The objective of the present study was to assess the rate of side-effects and dose-limiting toxicity in patients with rheumatoid arthritis (RA) receiving methotrexate (MTX) at an initial dose of 15 or 25 mg/week. One hundred and eighty-five patients with active RA were enrolled into a prospective non-blind trial over 12 months and randomized to start at a dose of 15 mg/week with subsequent increases if necessary (group A) or 25 mg/week with subsequent dose reductions according to effect (group B). With 168 patients eligible for evaluation 74% of patients in group A and 73% of patients in group B were on MTX after 12 months. Withdrawal due to side-effects amounted to 16% of patients in group A and 18% in group B, and decreases in dose due to side-effects amounted to 10% in group A and 9% in group B. The higher dose of MTX elicited a significantly higher rate of gastrointestinal side-effects (28% versus 17%, P<0.05) and a tendency towards a higher rate of liver enzyme elevations (47% versus 39%). The frequencies of other side-effects did not differ significantly between the groups. We concluded that starting MTX treatment at a dose of 25 mg/week was associated with a higher rate of minor but not major toxicity as compared with 15 mg/week. With this profile of tolerability it is possible to examine the therapeutic potential of MTX doses exceeding 15 mg/week.

Long-term tolerability of methotrexate at doses exceeding 15 mg per week in rheumatoid arthritis

The objective of this study was to examie longitudinally the tolerability of methotrexate (MTX) treatment at doses exceeding 15 mg/week in an open-label, prospective study.
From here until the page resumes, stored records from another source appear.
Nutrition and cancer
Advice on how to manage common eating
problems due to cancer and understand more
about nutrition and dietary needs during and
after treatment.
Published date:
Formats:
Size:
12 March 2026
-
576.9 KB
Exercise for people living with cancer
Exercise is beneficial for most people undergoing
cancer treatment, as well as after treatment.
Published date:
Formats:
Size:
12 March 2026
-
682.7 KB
One hundred and eighty-five patients with rheumatoid arthritis were randomized to receive 15 mg or 25 mg MTX per week initially, and were followed over 30 months. Subsequent dose adjustments according to efficacy and tolerability resulted in levelling off of the mean dose at 18 mg/week, and the original treatment groups were combined for a longitudinal study comparing toxie events during months 1–12 and months 13–30. Withdrawals due to side-effects amounted to 17% during months 1–12 and 4% during months 13–30; dose reductions due to side-effects were 9% and 7%, respectively. The annual incidence of gastrointestinal side-effects increased from 26% to 39% (P=0.05), that of liver enzyme elevation dropped from 43% to 10% (P<0.001) and haemocytopenia remained stable at 5% and 7%. MTX pneumonitis was only observed during the first year, while airway complaints without evidence of parenchymal lung involvement increased to 10% beyond the first year. Fifty-six patients experienced 65 major infectious episodes over the 30-month period, with the respiratory tract being the most frequent site. This study showed that MTX treatment at doses exceeding 15 mg/week is tolerated over extended period of time. Major toxicity and withdrawals due to side-effects occurred predominantly during the first year of treatment and thus showed a decreasing trend over time, while minor toxic events continued throughout the study with a progressive rate of mucous membrane toxicity. MTX-treated RA appears to be a risk situation for major infection.